*** Input records ***

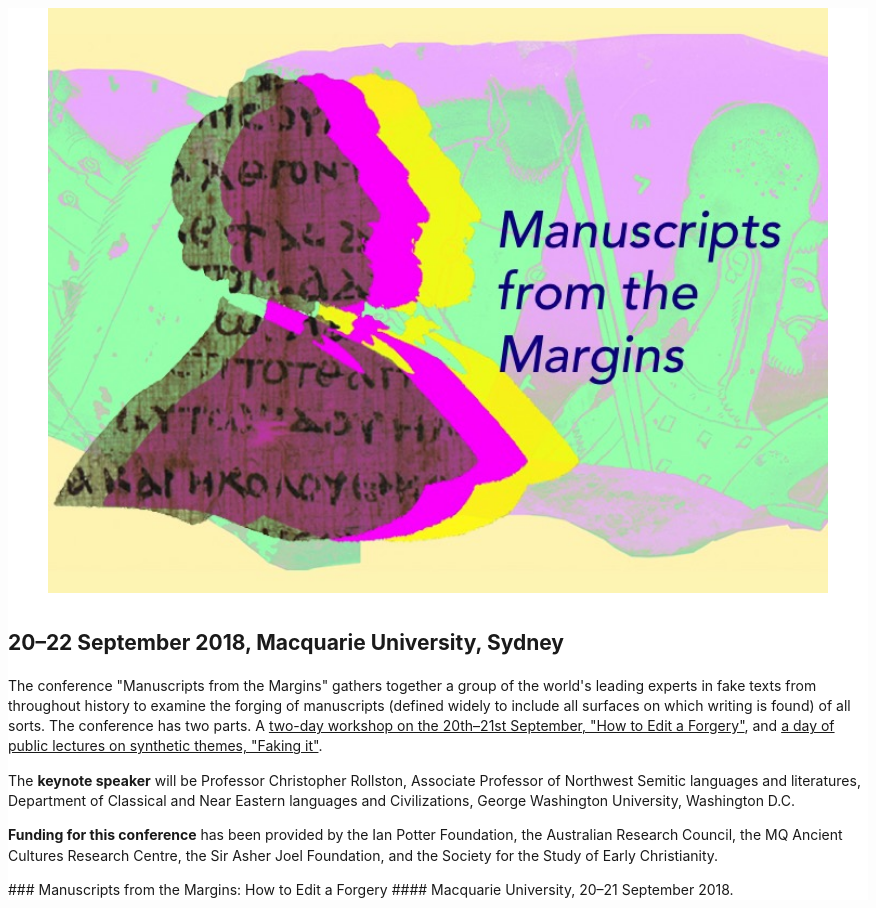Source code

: 
<figure>
<p><img src="/images/confbannernew design.jpg" style="width:100%"/>
</p>
</figure>

## 20–22 September 2018, Macquarie University, Sydney

The conference "Manuscripts from the Margins" gathers together a group of the world's leading experts in fake texts from throughout history to examine the forging of manuscripts (defined widely to include all surfaces on which writing is found) of all sorts. The conference has two parts. A [two-day workshop on the 20th–21st September, "How to Edit a Forgery"](/conference2018#Workshop), and [a day of public lectures on synthetic themes, "Faking it"](/conference2018#Fakingit).

The **keynote speaker** will be Professor Christopher Rollston, Associate Professor of Northwest Semitic languages and literatures, Department of Classical and Near Eastern languages and Civilizations, George Washington University, Washington D.C.

**Funding for this conference** has been provided by the Ian Potter Foundation, the Australian Research Council, the MQ Ancient Cultures Research Centre, the Sir Asher Joel Foundation, and the Society for the Study of Early Christianity.

<a name="Workshop"/>
### Manuscripts from the Margins: How to Edit a Forgery
#### Macquarie University, 20–21 September 2018.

***

From the first line of the entries above through the line with "## 20–22 September", set down each line exactly and drop the pictures.

• Exercise answer
Source code

: 
<figure>
<p><img src="/images/confbannernew design.jpg" style="width:100%"/>
</p>
</figure>

## 20–22 September 2018, Macquarie University, Sydney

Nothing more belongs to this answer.